Consolidation a key concern with Co-op Atlantic's potential exit from food and gas

Industry reacts to Co-op Atlantic's recommendation to sell food and gas business
4/28/2015

The Canadian Federation of Independent Grocers (CFIG) will seek to make the trend of consolidation in the grocery industry–most recently seen in the plan by Co-op Atlantic to sell its grocery and gas business to Sobeys–an election issue.

Retail consolidation “is having an impact right across the country and that’s what we’re trying to stress to people,” says Gary Sands, CFIG’s vice-president of public policy.

Last week, the board of directors of Co-op Atlantic recommended its member- owners ratify a plan to sell the co-op’s entire portfolio of 173 food and gas stores to Sobeys. Members have until May 12 to vote.

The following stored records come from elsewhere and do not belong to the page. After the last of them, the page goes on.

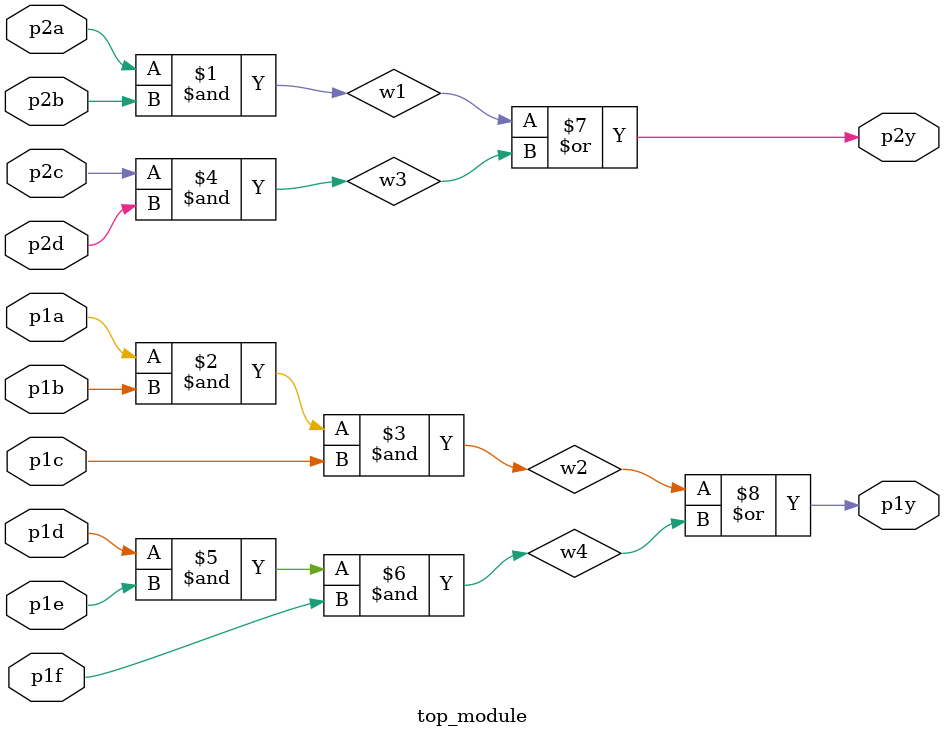
<source format=v>
module top_module ( 
    input p1a, p1b, p1c, p1d, p1e, p1f,
    output p1y,
    input p2a, p2b, p2c, p2d,
    output p2y );
    wire w1,w2,w3,w4;
    assign w1 = p2a & p2b;
    assign w2 = p1a & p1b & p1c;
    assign w3 = p2c & p2d;
    assign w4 = p1d & p1e & p1f;
    assign p2y = w1 | w3;
    assign p1y = w2 | w4;

endmodule

</source>
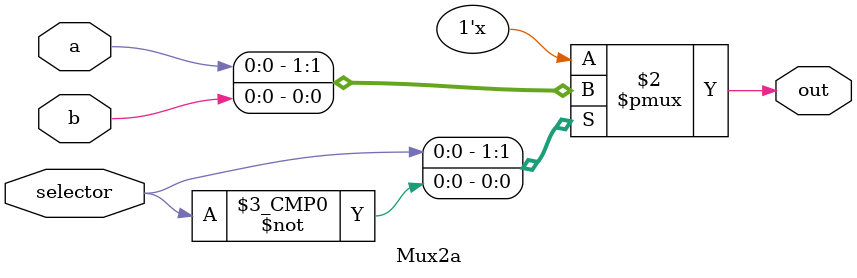
<source format=v>
/*
Module: CPU
Purpose: integrates decoder, FSM and instruction register and datapath module into one system that can be used in lab6_top. 
inputs: clk, reset, s, load, in
Outputs: out, N, V, Z, w. the first four are a result of the datapath module and w represents the wait state for the FSM. 
*/
`define MWRITE 1
`define MREAD 1

module cpu(clk, reset, read_data, datapath_out, N, V, Z, mem_addr, m_cmd, write_data);

input clk, reset;
input [15:0] read_data;
output [15:0] datapath_out;
output N,V,Z; 
output [8:0] mem_addr;
output [15:0] write_data;
//instructiondecoder 
wire [15:0] outtid; //16 bit instruction register output 
wire [2:0] nsel;
wire [2:0] opcode;
wire [1:0] op;

wire [2:0] writenum;
wire [2:0] readnum;

wire [15:0] sximm8; //signed?
wire [15:0] sximm5; //signed?
wire [1:0] ALUop; 

	//statemachine
	
	wire [3:0] vsel; //9
	wire [15:0] mdata;
	wire [7:0] PC;
	wire write;
	wire loada; //3
	wire loadb; //3
	wire [1:0] shift; //8		//all inputs required by other module instantiations	
	wire bsel; //7
	wire asel; //6
	wire loadc; //5
	wire loads; //10

//State machine modifications

wire load_ir, load_pc, reset_pc, addr_sel, load_addr;
output [1:0] m_cmd;

//PC
wire [8:0] in1;

assign in1 = 9'b0;

wire [8:0] pcout;
//wire reset_pc;
wire [8:0] next_pc;

//Data Address

wire [15:0] write_data;
//wire load_addr;
wire [8:0] dataaddout;

//tribuff

//wire [15:0] dout;
//wire [15:0] read_data;

//wire addr_sel;
//wire pcout defined above
//mem_addr defined as output above - implicit wire

wire [8:0] counterout; 
vDFFE #(16) instructionregisterinstantiation(clk, load_ir, read_data, outtid); //instruction register - out to instruction decoder

instructiondecoder instructiondecoderinstantiation(outtid, nsel, opcode, op, writenum, readnum, sximm5, sximm8,  ALUop, shift);

statemachine statemachineinstantiation(opcode, op, reset, clk,

nsel,
vsel,
mdata,
PC,

write, 

loada,
loadb,

bsel,
asel,

loadc,
loads,

//modifications
load_ir,
load_pc,
reset_pc,
addr_sel,
m_cmd,
load_addr

);


datapath DP(clk, // recall from Lab 4 that KEY0 is 1 when NOT pushed

                // register operand fetch stage
                readnum,
                vsel,
                loada,
                loadb,

                // computation stage (sometimes called "execute")
                shift,
                asel,
                bsel,
                ALUop,
                loadc,
                loads,

                // set when "writing back" to register file
                writenum,
                write,  

                // outputs
                Z, V, N,
                datapath_out,

		//modification //NEW
		mdata,
		sximm8,
		sximm5,
		PC
             );

//PC

Counter1 PC_counter(pcout, counterout);
Mux2a #(9) PCmux(in1, counterout, reset_pc, next_pc);
vDFFE #(9) PCinstance(clk, load_pc, next_pc, pcout);


//Data Address

vDFFE #(9) DataAddressinstance(clk, load_addr, write_data[8:0], dataaddout);
Mux2a #(9) PCDataAddressmuxinstance(pcout, dataaddout, addr_sel, mem_addr); //output);

assign write_data = datapath_out; //consider putting in always block 
assign din = write_data;

assign mdata = read_data;

endmodule 


module Counter1(in, out);

	input [8:0] in;
	output reg [8:0] out; 

always @(*) begin

	out = in + 1; 
end
endmodule


module vDFF(clk, in , out);
	parameter n = 1;
	input clk;
	input [n-1:0] in;
	output [n-1:0] out; 
	reg [n-1:0] out;

always @(posedge clk)
	out = in;
endmodule

module Mux2a(a, b, selector, out);		//module defined for Multiplexer - seperately defined because number of inputs were changed
	parameter k = 1;
	input [k-1:0] a, b;
	input selector;
	output [k-1:0] out;
	reg [k-1:0] out;

always @(*) begin				//multiplexer choice depends on selector to choose between a and b depending on the input value on selector. 
	case(selector)
		1'b1: out = a;
		1'b0: out = b;
		default: out = {k{1'bx}};
	endcase
end

endmodule

</source>
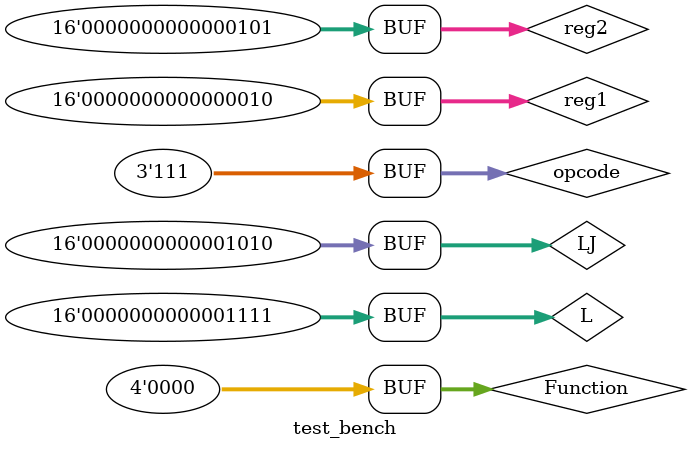
<source format=v>
`timescale 1ns / 1ps


module test_bench;

	// Inputs
	reg [2:0] opcode;
	reg [3:0] Function;
	reg [15:0] reg1;
	reg [15:0] reg2;
	reg [15:0] L;
	reg [15:0] LJ;

	// Outputs
	wire [15:0] alu_result;
	wire [15:0] pc_out;

	// Instantiate the Unit Under Test (UUT)
	mips_16 uut (
		.opcode(opcode), 
		.Function(Function), 
		.reg1(reg1), 
		.reg2(reg2),
		.L(L),
		.LJ(LJ),
		.alu_result(alu_result),
		.pc_out(pc_out)
		
	);

	initial begin
		// Initialize Inputs
		opcode = 0;
		Function = 0;
		reg1 = 0;
		reg2 = 0;
		L = 0;
		LJ = 0;

		// Wait 100 ns for global reset to finish
		#100;
		//add 1+2 = 3
		opcode = 3'b000;
		Function = 4'b0000;
		reg1 = 4'h0002;
		reg2 = 4'h0001;
		L = 4'h000F;
		LJ = 4'h000A;

		// Wait 100 ns for global reset to finish
		#100;
		//sub
		opcode = 3'b000;
		Function = 4'b0001;
		reg1 = 4'h0006;
		reg2 = 4'h0001;
		L = 4'h000F;
		LJ = 4'h000A;

		// Wait 100 ns for global reset to finish
		#100;
		//and 1 & 2 = 0
		opcode = 3'b000;
		Function = 4'b0010;
		reg1 = 4'h0006;
		reg2 = 4'h0001;
		L = 4'h000F;
		LJ = 4'h000A;

		// Wait 100 ns for global reset to finish
		#100;
		//or 1 | 2 = 3
		opcode = 3'b000;
		Function = 4'b0011;
		reg1 = 4'h0006;
		reg2 = 4'h0001;
		L = 4'h000F;
		LJ = 4'h000A;

		// Wait 100 ns for global reset to finish
		#100;
		//slti 1 < 3 => 1
		opcode = 3'b001;
		Function = 4'bxxxx;
		reg1 = 4'h0006;
		reg2 = 4'h0001;
		L = 4'h0000;
		LJ = 4'h0000;

		// Wait 100 ns for global reset to finish
		#100;
		//slti 1 > 3 => 0
		opcode = 3'b001;
		Function = 4'bxxxx;
		reg1 = 4'h0006;
		reg2 = 4'h0001;
		L = 4'h0000;
		LJ = 4'h0000;

		// Wait 100 ns for global reset to finish
		#100;
		//j pc_out =000a
		opcode = 3'b010;
		Function = 4'b0000;
		reg1 = 0;
		reg2 = 0;
		L = 4'h000F;
		LJ = 4'h000A;
		
		

		// Wait 100 ns for global reset to finish
		#100;
		//beq pc_out = 000f
		opcode = 3'b110;
		Function = 4'b0000;
		reg1 = 0;
		reg2 = 0;
		L = 4'h000F;
		LJ = 4'h000A;

		// Wait 100 ns for global reset to finish
		#100;
		//jal pc_out = 000a
		opcode = 3'b011;
		Function = 4'b0000;
		reg1 = 0;
		reg2 = 0;
		L = 4'h000F;
		LJ = 4'h000A;

		// Wait 100 ns for global reset to finish
		#100;
		/*
		opcode = 3'b100;
		Function = 4'b0000;
		reg1 = 0;
		reg2 = 0;
		L = 4'h0000;
		LJ = 4'h0000;

		// Wait 100 ns for global reset to finish
		#100;
		
		opcode = 3'b101;
		Function = 4'b0000;
		reg1 = 0;
		reg2 = 0;
		L = 4'h0000;
		LJ = 4'h0000;
      */
		// Wait 100 ns for global reset to finish
		#100;
		//addi 
		opcode = 3'b111;
		Function = 4'b0000;
		reg1 = 4'h0002;
		reg2 = 4'h0005;
		L = 4'h000F;
		LJ = 4'h000A;

		// Wait 100 ns for global reset to finish
		#100;
		
      
		
		// Add stimulus here

	end
      
endmodule


</source>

Retail consultant Peter Chapman of GPS Business Solutions in Bedford, Nova Scotia says the proposed Co-op Atlantic-Sobeys deal comes as no surprise, as the co-op was struggling to achieve economies of scale given its mix of a few traditional-sized grocery stores and many convenience stores.

Chapman says Sobeys-owned food distributor TRA Atlantic will likely handle distribution for the smaller stores “and they could probably do it more efficiently than co-op ever could.”

He says co-op currently has an estimated 4 to 6% share of sales in the grocery market in the Atlantic provinces, “but it’s tough because it’s spread over a lot of stores over a lot of geography.”

Paul King, general manager of the Tignish Co-op in Tignish, P.E.I., reassured members in a post on his store’s Facebook page that “Tignish Co-op is owned by its membership and not Co-op Atlantic” and that their share capital and investment in the co-op will not be affected by the deal.

“We will have a new supplier in food and gas, so our peanut butter will come from another wholesaler. Our Co-op name and logo will not change; we will not become a Sobeys. We are Co-op, we are Tignish Co-op,” reads the post.

Meanwhile, a report by research firm IGD Retail Analysis says the proposed Co-op Atlantic-Sobeys deal “demonstrates the continued appetite among the major retailers to continue adding scale to their operations.”

Although the trend should continue in Canada, limited opportunities remain for large-scale deals. Future deals will likely focus on such growth sectors as the ethnic market and drugstores, the report says.

Sands says the Federation will be communicating with members of parliament and all candidates in the upcoming federal election about the impact that consolidation has on independent grocers, the farm sector and on the supply chain.

The CFIG has already discussed the issue with the Minister of Industry, Competition Bureau and the Liberals and NDP.

Sands says Canada should follow the Australia and U.K. route and develop codes of conduct that provide guidelines on retail consolidation in a marketplace with fewer players. Like the recent code of conduct developed for the credit card industry, it would allow for fair and transparent practices.

While there has not been much scrutiny over the grocery industry for many years, “there is starting to be recognition that we might have a problem,” Sands says.